On Fri, Nov 12, 2010 at 3:55 PM, James Bottomley
<James.Bottomley@...e.de> wrote:
>
> This patch set contains a single patch modifying the SCSI queuecommand
> host template API to go from being called with the host lock held to
> being called locklessly.  The transformation is a directly equivalent
> one (i.e. the locking is simply pushed into each HBA) but will form the
> basis for optimising locking in the driver patch for the next merge
> window.

Ok, so we talked about this patch at the KS, but I never saw it.

And now seeing it, I do detest it.

Why? Because if some driver gets missed for any reason (notably if
it's currently out of tree, and gets merged later), afaik there will
be ABSOLUTELY ZERO compiler warnings or anything about it, because you
kept the "queuecommand" function exactly the same. Whether it's a
locked or non-locked one, it always is of type

    int func(struct scsi_cmnd *cmd, void (*done)(struct scsi_cmnd *));

so there is no inherent type safety. Nothing will ever notice. Not the
compiler, and probably not the user either, since a missed lock with
probably work in many cases.

So it's a flag-day change, but it's a flag-day change which makes it
_really_ easy to miss the fact that a big change had actually
happened.

And the sad thing is that this could _trivially_ have been fixed while
actually making the patch no bigger. Make the new function look like

   int func(struct Scsi_Host *shost, struct scsi_cmnd *cmd, void
(*done)(struct scsi_cmnd *));

instead, and that would have made the "DEF_SCSI_QCMD()" macro simpler
and cleaner, it would likely make the code better (since the caller
really already always has the 'shost' right there, so looking it up
agan in cmd->device->shost is just extra work), _and_ it would mean
that if some driver didn't get converted, the compiler would
automatically have noticed.

**Extracted entries:**
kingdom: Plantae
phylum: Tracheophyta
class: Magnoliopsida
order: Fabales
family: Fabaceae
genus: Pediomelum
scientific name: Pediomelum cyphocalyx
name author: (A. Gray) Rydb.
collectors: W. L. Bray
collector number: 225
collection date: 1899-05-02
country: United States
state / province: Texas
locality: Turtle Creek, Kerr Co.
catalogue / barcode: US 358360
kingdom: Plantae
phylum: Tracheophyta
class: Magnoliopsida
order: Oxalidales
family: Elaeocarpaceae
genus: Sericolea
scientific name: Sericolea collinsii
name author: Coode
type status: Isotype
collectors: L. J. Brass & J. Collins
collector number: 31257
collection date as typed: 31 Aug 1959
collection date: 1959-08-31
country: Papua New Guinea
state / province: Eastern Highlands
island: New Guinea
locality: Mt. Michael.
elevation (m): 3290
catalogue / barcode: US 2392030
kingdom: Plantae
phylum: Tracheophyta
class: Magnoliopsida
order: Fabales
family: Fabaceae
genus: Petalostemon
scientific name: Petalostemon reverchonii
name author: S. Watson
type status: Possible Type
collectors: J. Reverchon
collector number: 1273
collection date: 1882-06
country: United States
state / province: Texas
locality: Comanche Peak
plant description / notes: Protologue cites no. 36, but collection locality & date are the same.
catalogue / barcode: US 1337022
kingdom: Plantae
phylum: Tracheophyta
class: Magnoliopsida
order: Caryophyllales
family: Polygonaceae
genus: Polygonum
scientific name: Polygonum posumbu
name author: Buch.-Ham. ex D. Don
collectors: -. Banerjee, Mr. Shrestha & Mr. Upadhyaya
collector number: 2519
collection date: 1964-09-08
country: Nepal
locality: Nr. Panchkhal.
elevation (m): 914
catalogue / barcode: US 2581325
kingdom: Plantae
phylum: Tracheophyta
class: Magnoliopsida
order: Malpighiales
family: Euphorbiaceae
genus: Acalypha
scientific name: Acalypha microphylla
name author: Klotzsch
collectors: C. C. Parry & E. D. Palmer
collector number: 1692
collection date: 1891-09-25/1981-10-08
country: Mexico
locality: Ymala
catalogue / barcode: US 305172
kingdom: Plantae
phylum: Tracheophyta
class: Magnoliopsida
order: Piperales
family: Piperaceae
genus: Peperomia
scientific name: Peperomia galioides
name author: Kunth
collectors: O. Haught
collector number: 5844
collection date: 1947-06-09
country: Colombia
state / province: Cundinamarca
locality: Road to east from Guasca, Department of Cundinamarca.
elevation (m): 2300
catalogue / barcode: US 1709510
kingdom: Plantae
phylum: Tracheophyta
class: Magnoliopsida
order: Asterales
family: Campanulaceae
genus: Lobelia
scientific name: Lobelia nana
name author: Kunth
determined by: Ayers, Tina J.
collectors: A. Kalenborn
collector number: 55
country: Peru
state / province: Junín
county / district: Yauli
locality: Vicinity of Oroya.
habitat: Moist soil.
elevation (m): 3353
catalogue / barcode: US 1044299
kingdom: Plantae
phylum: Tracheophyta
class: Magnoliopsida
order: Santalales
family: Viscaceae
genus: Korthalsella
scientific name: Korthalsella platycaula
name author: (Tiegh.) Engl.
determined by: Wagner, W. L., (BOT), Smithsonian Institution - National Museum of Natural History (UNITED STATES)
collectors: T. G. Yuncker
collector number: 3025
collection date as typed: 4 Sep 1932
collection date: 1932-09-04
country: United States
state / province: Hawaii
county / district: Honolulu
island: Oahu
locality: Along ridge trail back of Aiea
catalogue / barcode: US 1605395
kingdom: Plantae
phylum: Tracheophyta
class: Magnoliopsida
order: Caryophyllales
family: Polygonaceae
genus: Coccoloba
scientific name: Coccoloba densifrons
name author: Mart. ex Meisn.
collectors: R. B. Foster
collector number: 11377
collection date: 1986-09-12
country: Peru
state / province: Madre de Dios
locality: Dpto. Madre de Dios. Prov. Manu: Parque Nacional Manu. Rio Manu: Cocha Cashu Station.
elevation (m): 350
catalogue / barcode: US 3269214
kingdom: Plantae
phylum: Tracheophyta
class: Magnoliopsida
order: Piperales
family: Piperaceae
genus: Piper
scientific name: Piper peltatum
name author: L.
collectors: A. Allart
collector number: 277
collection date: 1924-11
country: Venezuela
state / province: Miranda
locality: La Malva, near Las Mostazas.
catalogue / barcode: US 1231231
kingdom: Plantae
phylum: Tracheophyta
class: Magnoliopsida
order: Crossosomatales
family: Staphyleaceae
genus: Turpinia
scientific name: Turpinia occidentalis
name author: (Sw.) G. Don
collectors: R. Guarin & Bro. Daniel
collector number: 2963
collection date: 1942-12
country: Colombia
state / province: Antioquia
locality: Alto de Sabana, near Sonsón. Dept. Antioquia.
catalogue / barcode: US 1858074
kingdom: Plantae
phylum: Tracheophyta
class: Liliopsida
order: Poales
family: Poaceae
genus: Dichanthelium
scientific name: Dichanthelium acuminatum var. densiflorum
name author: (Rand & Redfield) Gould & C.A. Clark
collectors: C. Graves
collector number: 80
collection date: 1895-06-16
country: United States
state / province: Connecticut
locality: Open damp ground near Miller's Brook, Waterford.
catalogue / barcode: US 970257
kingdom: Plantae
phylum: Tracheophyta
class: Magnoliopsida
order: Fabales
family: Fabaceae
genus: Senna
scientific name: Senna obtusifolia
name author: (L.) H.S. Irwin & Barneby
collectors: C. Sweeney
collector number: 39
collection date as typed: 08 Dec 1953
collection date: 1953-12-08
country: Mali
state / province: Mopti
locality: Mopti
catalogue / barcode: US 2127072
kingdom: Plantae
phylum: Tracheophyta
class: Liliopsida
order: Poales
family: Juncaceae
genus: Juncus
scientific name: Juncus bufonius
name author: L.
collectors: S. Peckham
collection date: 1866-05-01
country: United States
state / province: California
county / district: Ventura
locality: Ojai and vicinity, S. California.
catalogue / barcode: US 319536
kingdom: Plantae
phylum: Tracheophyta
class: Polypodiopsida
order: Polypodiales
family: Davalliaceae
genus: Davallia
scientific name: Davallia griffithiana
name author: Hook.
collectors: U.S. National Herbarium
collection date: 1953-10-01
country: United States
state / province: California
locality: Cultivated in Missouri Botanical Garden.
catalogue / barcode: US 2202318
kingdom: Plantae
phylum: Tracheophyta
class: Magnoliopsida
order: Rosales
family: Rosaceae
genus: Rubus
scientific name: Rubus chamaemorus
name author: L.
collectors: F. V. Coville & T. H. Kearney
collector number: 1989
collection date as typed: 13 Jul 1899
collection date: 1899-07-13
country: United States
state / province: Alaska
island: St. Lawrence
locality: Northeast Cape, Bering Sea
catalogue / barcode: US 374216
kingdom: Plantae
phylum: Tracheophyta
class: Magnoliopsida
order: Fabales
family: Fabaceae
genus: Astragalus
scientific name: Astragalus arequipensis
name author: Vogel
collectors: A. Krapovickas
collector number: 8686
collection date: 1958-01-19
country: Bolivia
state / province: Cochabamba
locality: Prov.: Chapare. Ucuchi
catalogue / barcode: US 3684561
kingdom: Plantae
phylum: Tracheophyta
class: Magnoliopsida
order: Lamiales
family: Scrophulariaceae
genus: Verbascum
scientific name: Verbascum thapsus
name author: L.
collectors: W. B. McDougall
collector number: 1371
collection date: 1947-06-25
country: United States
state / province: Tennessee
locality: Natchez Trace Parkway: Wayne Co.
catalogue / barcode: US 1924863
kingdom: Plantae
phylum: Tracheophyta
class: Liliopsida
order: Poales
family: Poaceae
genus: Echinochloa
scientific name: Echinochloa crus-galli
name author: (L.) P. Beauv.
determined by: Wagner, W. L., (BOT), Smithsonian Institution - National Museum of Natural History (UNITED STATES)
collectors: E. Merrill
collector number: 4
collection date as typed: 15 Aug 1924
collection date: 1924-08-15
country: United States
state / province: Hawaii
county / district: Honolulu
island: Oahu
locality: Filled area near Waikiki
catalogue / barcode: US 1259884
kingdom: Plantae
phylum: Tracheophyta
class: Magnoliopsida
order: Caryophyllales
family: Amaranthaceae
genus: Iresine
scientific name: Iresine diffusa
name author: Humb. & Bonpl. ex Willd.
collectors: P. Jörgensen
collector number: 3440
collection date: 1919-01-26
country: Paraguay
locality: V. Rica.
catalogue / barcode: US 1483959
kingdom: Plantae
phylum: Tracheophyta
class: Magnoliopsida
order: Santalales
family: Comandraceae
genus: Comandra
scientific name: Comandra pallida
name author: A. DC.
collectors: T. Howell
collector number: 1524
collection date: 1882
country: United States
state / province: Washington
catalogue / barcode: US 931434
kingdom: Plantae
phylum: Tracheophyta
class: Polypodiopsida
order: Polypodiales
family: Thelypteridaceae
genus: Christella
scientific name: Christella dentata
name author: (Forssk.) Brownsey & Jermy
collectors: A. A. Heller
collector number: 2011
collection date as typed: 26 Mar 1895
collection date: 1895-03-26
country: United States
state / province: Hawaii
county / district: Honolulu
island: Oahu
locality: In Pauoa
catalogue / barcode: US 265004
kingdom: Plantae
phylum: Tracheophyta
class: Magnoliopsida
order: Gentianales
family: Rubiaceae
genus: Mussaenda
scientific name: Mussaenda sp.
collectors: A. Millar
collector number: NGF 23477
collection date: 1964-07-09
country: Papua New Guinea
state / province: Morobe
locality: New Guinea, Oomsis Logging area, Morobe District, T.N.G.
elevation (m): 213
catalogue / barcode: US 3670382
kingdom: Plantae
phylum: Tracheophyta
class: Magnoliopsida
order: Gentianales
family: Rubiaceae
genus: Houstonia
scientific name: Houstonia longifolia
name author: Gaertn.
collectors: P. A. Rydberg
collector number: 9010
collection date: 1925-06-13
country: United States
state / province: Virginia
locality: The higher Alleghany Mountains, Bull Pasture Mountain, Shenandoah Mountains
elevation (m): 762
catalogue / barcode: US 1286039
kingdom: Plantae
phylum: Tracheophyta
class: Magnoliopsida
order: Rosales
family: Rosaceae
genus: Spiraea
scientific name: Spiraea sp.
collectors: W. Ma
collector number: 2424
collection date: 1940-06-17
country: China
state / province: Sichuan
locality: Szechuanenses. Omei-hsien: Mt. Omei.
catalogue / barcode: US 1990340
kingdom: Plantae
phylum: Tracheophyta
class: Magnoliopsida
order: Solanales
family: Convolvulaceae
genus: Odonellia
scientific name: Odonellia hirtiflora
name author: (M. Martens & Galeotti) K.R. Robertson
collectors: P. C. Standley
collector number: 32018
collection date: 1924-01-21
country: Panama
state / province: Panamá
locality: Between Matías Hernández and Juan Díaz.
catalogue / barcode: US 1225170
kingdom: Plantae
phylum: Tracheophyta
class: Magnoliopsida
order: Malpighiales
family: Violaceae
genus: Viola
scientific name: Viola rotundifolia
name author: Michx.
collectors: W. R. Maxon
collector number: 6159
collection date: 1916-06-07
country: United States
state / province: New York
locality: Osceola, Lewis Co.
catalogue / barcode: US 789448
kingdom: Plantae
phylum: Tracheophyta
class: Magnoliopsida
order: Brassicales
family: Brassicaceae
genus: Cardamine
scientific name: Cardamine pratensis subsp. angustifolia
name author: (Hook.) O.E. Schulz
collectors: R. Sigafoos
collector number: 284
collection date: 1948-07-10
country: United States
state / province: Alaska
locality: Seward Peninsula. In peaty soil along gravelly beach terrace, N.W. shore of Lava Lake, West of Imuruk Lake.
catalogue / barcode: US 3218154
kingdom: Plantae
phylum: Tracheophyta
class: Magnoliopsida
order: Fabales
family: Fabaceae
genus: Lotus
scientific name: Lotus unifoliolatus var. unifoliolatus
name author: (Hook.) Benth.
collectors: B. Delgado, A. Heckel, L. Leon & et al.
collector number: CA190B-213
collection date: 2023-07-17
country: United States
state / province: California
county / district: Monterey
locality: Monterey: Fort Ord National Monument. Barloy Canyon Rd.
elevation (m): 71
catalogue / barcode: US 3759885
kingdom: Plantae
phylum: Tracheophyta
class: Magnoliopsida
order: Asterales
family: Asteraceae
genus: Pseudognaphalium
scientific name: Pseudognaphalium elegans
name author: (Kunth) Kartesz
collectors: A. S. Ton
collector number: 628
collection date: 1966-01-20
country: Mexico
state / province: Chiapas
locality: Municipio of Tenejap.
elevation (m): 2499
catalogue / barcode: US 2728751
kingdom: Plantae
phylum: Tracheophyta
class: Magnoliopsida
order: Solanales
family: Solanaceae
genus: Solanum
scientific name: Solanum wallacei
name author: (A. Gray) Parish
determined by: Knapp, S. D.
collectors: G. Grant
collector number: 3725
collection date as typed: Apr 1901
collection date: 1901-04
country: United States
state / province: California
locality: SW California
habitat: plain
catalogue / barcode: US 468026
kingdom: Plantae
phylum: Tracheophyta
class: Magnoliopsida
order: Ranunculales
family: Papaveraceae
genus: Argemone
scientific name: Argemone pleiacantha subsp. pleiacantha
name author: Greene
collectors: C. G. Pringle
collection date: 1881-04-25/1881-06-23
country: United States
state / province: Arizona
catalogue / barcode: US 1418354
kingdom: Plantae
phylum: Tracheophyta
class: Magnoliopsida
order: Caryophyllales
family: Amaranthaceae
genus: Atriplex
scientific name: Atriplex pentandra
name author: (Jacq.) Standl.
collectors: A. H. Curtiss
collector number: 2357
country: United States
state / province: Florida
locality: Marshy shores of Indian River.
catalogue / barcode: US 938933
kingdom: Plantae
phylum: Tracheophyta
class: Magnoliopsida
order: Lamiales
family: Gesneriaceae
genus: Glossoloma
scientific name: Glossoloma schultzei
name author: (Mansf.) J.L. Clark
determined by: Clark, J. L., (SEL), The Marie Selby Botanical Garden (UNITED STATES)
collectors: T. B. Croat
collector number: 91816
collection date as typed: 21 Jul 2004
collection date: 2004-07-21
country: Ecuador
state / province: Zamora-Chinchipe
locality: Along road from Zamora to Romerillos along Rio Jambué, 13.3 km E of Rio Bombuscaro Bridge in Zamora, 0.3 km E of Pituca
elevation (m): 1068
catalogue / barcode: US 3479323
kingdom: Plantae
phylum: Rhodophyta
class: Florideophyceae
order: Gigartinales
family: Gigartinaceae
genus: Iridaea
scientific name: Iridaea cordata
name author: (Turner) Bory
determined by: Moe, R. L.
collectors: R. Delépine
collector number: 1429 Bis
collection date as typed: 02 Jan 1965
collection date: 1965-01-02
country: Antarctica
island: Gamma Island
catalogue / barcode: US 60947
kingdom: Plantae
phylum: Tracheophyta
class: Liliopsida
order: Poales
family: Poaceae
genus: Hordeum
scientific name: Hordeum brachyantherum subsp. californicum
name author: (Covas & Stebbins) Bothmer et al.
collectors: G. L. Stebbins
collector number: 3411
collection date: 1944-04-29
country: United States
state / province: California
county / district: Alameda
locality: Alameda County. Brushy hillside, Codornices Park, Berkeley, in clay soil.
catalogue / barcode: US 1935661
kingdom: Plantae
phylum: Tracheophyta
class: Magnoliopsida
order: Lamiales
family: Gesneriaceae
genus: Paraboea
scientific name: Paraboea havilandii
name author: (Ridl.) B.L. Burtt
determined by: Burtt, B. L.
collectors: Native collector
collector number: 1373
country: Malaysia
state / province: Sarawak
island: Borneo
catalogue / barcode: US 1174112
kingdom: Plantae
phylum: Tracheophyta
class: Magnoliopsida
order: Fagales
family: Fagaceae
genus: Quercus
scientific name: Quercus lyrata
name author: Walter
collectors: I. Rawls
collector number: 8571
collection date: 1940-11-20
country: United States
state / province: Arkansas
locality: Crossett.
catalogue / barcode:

**Required work:**
a) In the email about the SCSI queuecommand patch, why does the writer say a driver that was missed would trigger no compiler warnings?
b) Pick up the email about the SCSI queuecommand patch right after its final sentence and write the next few paragraphs in the same voice.

**Final answers:**
a) Because the patch kept the queuecommand function exactly the same, so it has the same type whether it is locked or non-locked.

b)
And the patch would look 100% the same, except for these three small
one-liner changes:
 - the additional one-liner change to the 'queuecommand' function
pointer description itself
 - the one-liner change to the actual call-site (which would now not
just drop the lock, it would pass in the extra argument)
 - DEF_SCSI_QCMD() would drop the "struct Scsi_Host *shost = .." line,
and instead just take the new argument

It wouldn't change the patch wrt any of the low-level drivers at all.
But it would add so much inherent safety against mistakes.

It would _also_ make it much clearer when each driver is then starting
to remove that use of the wrapper function. When you remove the
wrapper function, you'd probably remove the "_lck" thing at the end of
the name, but you'd also change the prototype. It would be a very
clear visual clue whether this was a properly converted driver, or
whether this was a driver that had never seen the whole locking change
at all.

So please: when you change the semantics of a function, just change
the function prototype (or function name) at the same time. Especially
when it comes to a driver interface, so that the drivers don't get
taken by surprise.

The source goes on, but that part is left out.